Je n'ai jamais bien compris, on ne m'a rien appris. Il est des choses qui ne s'apprennent pas, des choses que l'on sait.
"C'est ainsi" disent-ils, avec le sourire attendri des imbéciles emplis de certitudes.
Et d'un air entendu ils continuent leur route, posant sur les danseurs leur regard mièvre et faussement bienveillant.
Profondément indifférent.
Je n'ai jamais compris
De mes déserts affligés je ne peux qu'observer. Il semble que je rate quelque chose de crucial, qui ne m'intéresse guère. Quel jeu jouent-ils qui me soit inconnu? Que m'est-il refusé? En souffrirai-je autant qu'ils me le laissent entendre d'une voix presque affolée?
Le courage me manque
...Et je ne comprend rien
Et ils tournent. Ils tournent et je ne comprend rien.
Je devrais deviner je le sens bien. Je devrais deviner et m'élancer aussi. Comprennent-ils vraiment tellement mieux que moi?
Il me manque une partie, un élément vital, quelque chose que jamais je n'ai trouvé en moi... mais qui pourtant, hélàs! n'existe pas ailleurs.
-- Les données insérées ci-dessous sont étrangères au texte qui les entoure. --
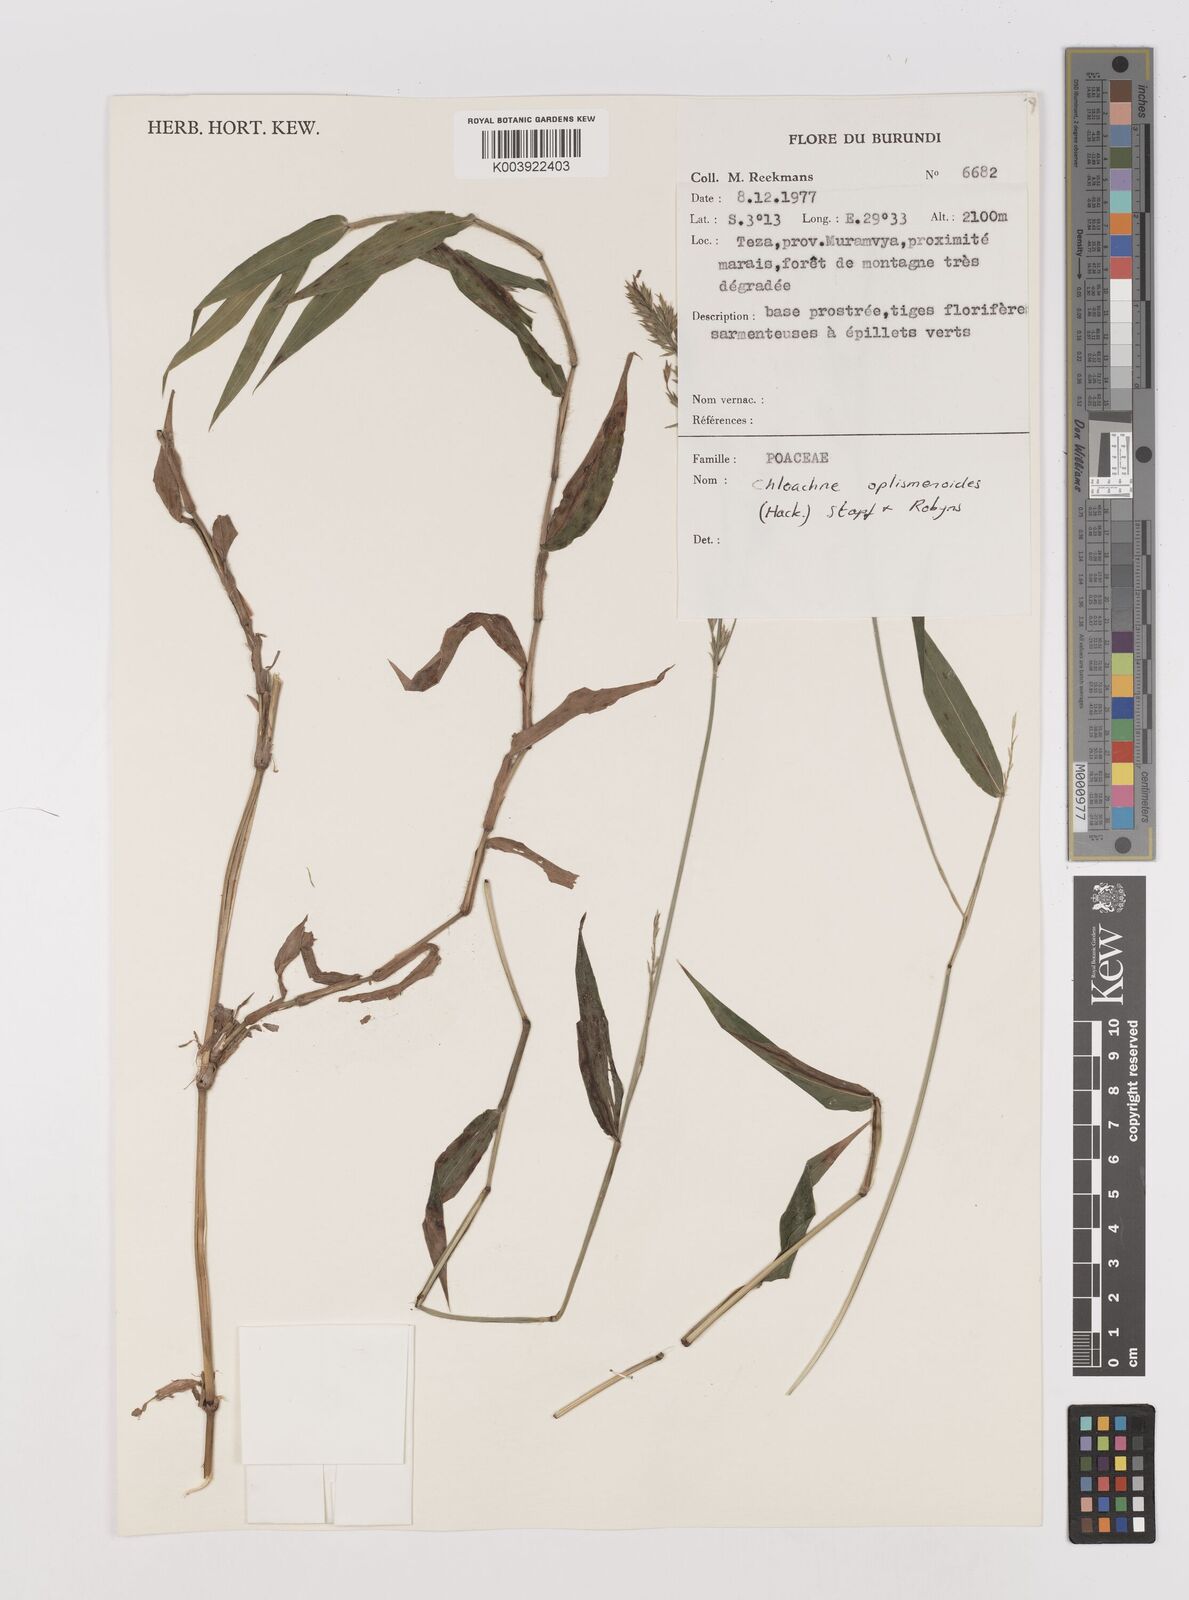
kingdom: Plantae
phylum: Tracheophyta
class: Liliopsida
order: Poales
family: Poaceae
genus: Poecilostachys
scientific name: Poecilostachys oplismenoides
Pantin désarticulé de ce qui faillit être.
De ce qui aurait dû être.
Reste à jouer le jeu, à faire semblant...
Mais ils continuent. Et ils tournent, et je ne comprend rien.
L'improbable interdit! Il est si vaste, qu'il étend sur mon rêve, une ombre grande comme le monde.
Le courage me manque pour faire face à la brique.
Le courage me manque pour abattre le mur.